> ИСХОДНЫЙ ТЕКСТ:
Короче говоря, в плане этого первого аспекта моральный реализм представляется нам естественным и спонтанным продуктом мысли ребенка. Учет личных намерений для зарождающегося мышления не является столь естественным, как это кажется: ребенок интересуется прежде всего результатами, а не мотивацией своих собственных поступков. Именно сотрудничество, вынуждающее индивидуума непрерывно заниматься точкой зрения другого, чтобы сопоставить ее со своей, именно сотрудничество способно привести к примату намеренности, интенциональности (intentionnalité). Достойно удивления, в самом деле, то насколько бессознательна сама по себе и насколько мало склоняется к интроспекции эгоцентрическая мысль маленького ребенка (см. «Суждение и умозаключение у ребенка»). На это возразят, быть может, что зарождающаяся примитивная мысль, наоборот, производит впечатление, будто она ориентирована в сторону своего рода универсального интенционализма: действительно, детский анимизм состоит в том, чтобы приписать свои намерения всем вещам, в ту же сторону ориентированы «почему», а артифисиализм приводит к понятию, что ничто не существует без мотива, и т. д. Но это
совершенно не противоречит нашему утверждению: действительно, одно дело — приписать всему стереотипные намерения, другое дело — поставить в зависимость от намерений поступки, которые этими намерениями вызваны. Интенционализм, который характеризует анимизм, артифисиализм и постоянные «почему», до 6-7 лет проистекает из отождествления физического и психического, тогда как примат намеренности над внешним правилом предполагает, напротив, все более и более рафинированную дифференциацию между духовным и материальным.
Но этих соображений еще недостаточно для того, чтобы осмыслить отмеченные нами явления, и нам следует перейти теперь к исследованию второго аспекта морального реализма, который является также продуктом принуждения со стороны взрослых. И этот двойной генезис не представляет, впрочем, как мы уже говорили, ничего таинственного: взрослые составляют часть мира ребенка; поведение взрослых и их императивы образуют, таким образом, наиболее важный элемент того «мирового порядка» , который является источником детского реализма.
И более того, во многих случаях взрослый, как кажется, делает все возможное, чтобы поощрить ребенка упорствовать в специфических для него тенденциях, и именно это делает эти тенденции особенно тормозящими с точки зрения социального развития. Тогда как ребенок, имеющий достаточную свободу действия, спонтанно вырывается из своего эгоцентризма, чтобы всем своим существом тянуться к сотрудничеству, взрослый действует большей частью таким образом, что усиливает детский эгоцентризм, как в интеллектуальном, так и в моральном аспекте. Здесь следует различать два явления, теоретическое значение которых все-таки не совпадает, но практическое значение одинаково: внешний для ребенка характер предписаний взрослых и недостаточное у среднего взрослого знание психологии.

> ПРЕДОСТАВЛЕННЫЙ МАТЕРИАЛ:
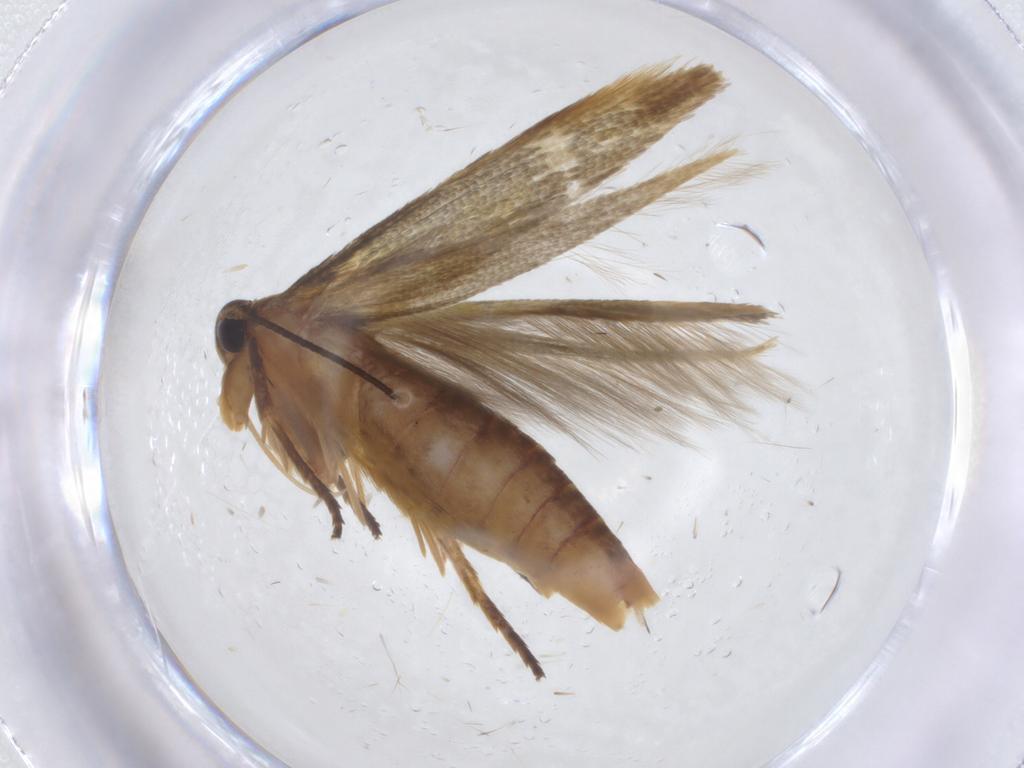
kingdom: Animalia
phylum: Arthropoda
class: Insecta
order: Lepidoptera
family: Stathmopodidae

> ЧТО НУЖНО СДЕЛАТЬ:
1 – Пожалуйста, повторите фрагмент текста о моральном реализме, начиная со слов «И более того, во» и заканчивая словами «взрослого знание психологии.».
2 – Ответьте по тексту о моральном реализме:
(a) Чем прежде всего интересуется ребенок в своих собственных поступках?
(b) До какого возраста интенционализм, характерный для анимизма, артифисиализма и постоянных «почему», проистекает из отождествления физического и психического?
(c) Какие два явления следует различать, согласно последнему абзацу?

> ОТВЕТЫ ПО ЗАДАНИЯМ:
1 –
И более того, во многих случаях взрослый, как кажется, делает все возможное, чтобы поощрить ребенка упорствовать в специфических для него тенденциях, и именно это делает эти тенденции особенно тормозящими с точки зрения социального развития. Тогда как ребенок, имеющий достаточную свободу действия, спонтанно вырывается из своего эгоцентризма, чтобы всем своим существом тянуться к сотрудничеству, взрослый действует большей частью таким образом, что усиливает детский эгоцентризм, как в интеллектуальном, так и в моральном аспекте. Здесь следует различать два явления, теоретическое значение которых все-таки не совпадает, но практическое значение одинаково: внешний для ребенка характер предписаний взрослых и недостаточное у среднего взрослого знание психологии.

2 –
(a) Результатами, а не мотивацией.
(b) До 6–7 лет.
(c) Внешний для ребенка характер предписаний взрослых и недостаточное у среднего взрослого знание психологии.